__WORK REQUIRED__
Reproduce the listing below with each "series" swapped for "data set" and everything else left as is. Leave the pictures out.

__DATA SHOWN__

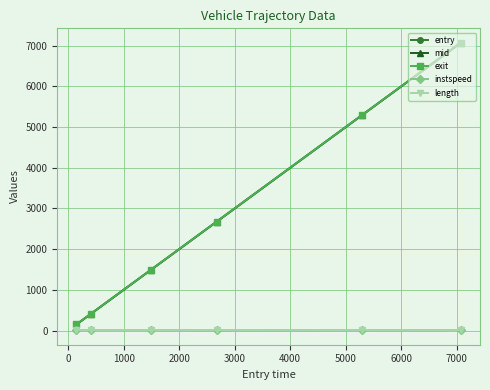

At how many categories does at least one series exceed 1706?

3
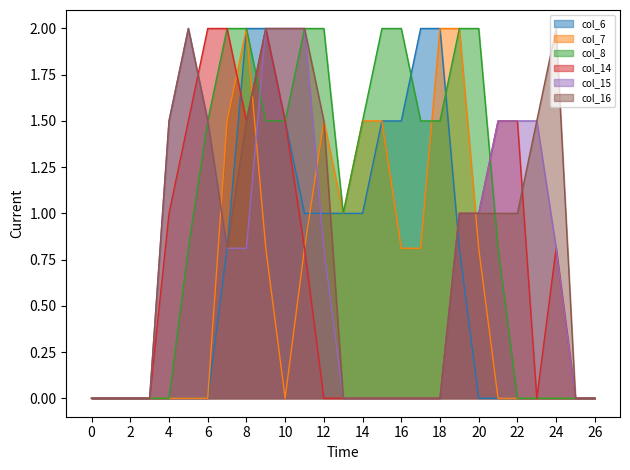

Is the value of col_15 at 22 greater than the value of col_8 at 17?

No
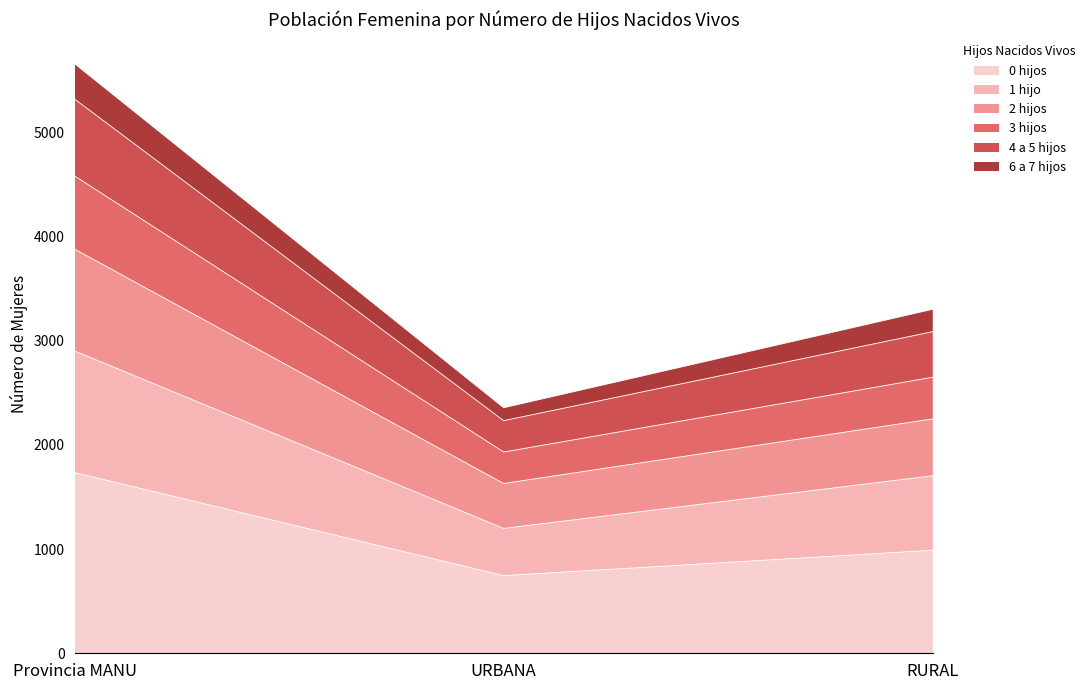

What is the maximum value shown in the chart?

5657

__TASK RESPONSE__
At how many categories does at least one data set exceed 1706?

3

Is the value of col_15 at 22 greater than the value of col_8 at 17?

No

What is the maximum value shown in the chart?

5657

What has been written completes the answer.